Breakthrough could aid brain disease diagnosis, treatment

Chinese scientists and their global partners have achieved a milestone in brain mapping, successfully charting not only rodent but also primate brains in a move they say will advance global brain science and bring humanity closer to creating a high-precision map of the human brain.

Led by the Center for Excellence in Brain Science and Intelligence Technology at the Chinese Academy of Sciences, the collaboration involved more than 30 research institutions in China and other nations, including France, Sweden and the United Kingdom.

Using high-resolution three-dimensional whole-brain imaging, spatial transcriptomics and artificial intelligence, the team analyzed the diversity of brain cell types, connectivity patterns, developmental and evolutionary changes, and molecular mechanisms underlying brain disorders.
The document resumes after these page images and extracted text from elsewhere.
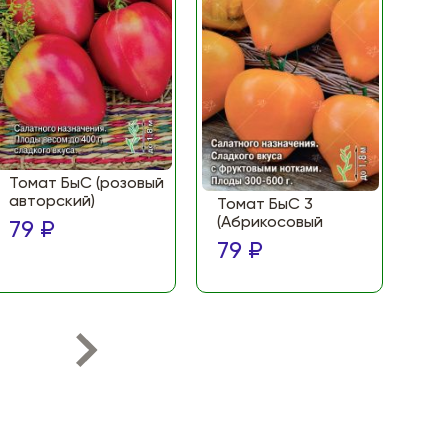
Томат БыС (розовый
То
авторский)
(Ф
Томат БыС 3
ма
(Абрикосовый
79 ₽
по
79 ₽
79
The research, detailed in 10 papers published on Thursday in the journal Cell and its sister publications Neuron and Developmental Cell, could aid early diagnosis and precise treatment of brain diseases while also advancing brain-inspired AI, scientists said. Two of the papers were selected as cover stories.

Brain intelligence originates from the diversity of nerve cells and the complexity of neural connections, researchers said. With nearly 100 billion neurons and trillions of connections in the human brain, mapping the primate brain is key to understanding how the brain handles perception, movement, learning, memory, decision-making and consciousness.

The research covered key species, including reptiles, birds, rodents, non-human primates and humans, enriching international efforts in brain mapping across species and over time.

Unlike previous studies, these breakthroughs were driven by "autonomous mapping technologies" and established a framework focusing on circuit analysis, evolutionary decoding and disease research, researchers said.

Shi Yongyong, acting director of the CAS center, said the team achieved several firsts, including the automated reconstruction of macaque neurons, large-scale collaborative proofreading, and obtaining the projectome of more than 2,200 macaque neurons. They also discovered a "refined and efficient" neural connectivity pattern in macaques, challenging the idea that higher species have more complex neurons.

The studies identified four subregions in the macaque claustrum, each with specific cell types connecting to different brain regions, providing insight into the claustrum's evolution and specialization. The research also uncovered evolutionary conservation in the mammalian hypothalamus, identifying features of human hypothalamic neurons that may advance understanding of development, function, and disease.

In work targeting human brain disease mechanisms, researchers used BGI's Stereo-seq spatial transcriptomics technology to map, for the first time, the single-cell resolution spatial transcriptome of the hippocampus in both healthy individuals and people with Alzheimer's disease. They found that in Alzheimer's patients, certain cell types were enriched in specific hippocampal areas, with enhanced cell communication that could deepen understanding of Alzheimer's pathology and support early diagnosis.

After more than five years of preparation, the CAS center will establish an international mesoscopic brain mapping consortium focusing on primate and human brain mapping, said Poo Muming, an academician at CAS and scientific director at the center. Poo said scientists from more than 20 countries, including many in Europe and some from the United States participating as individual members, have joined the consortium to advance the next frontier in brain mapping research.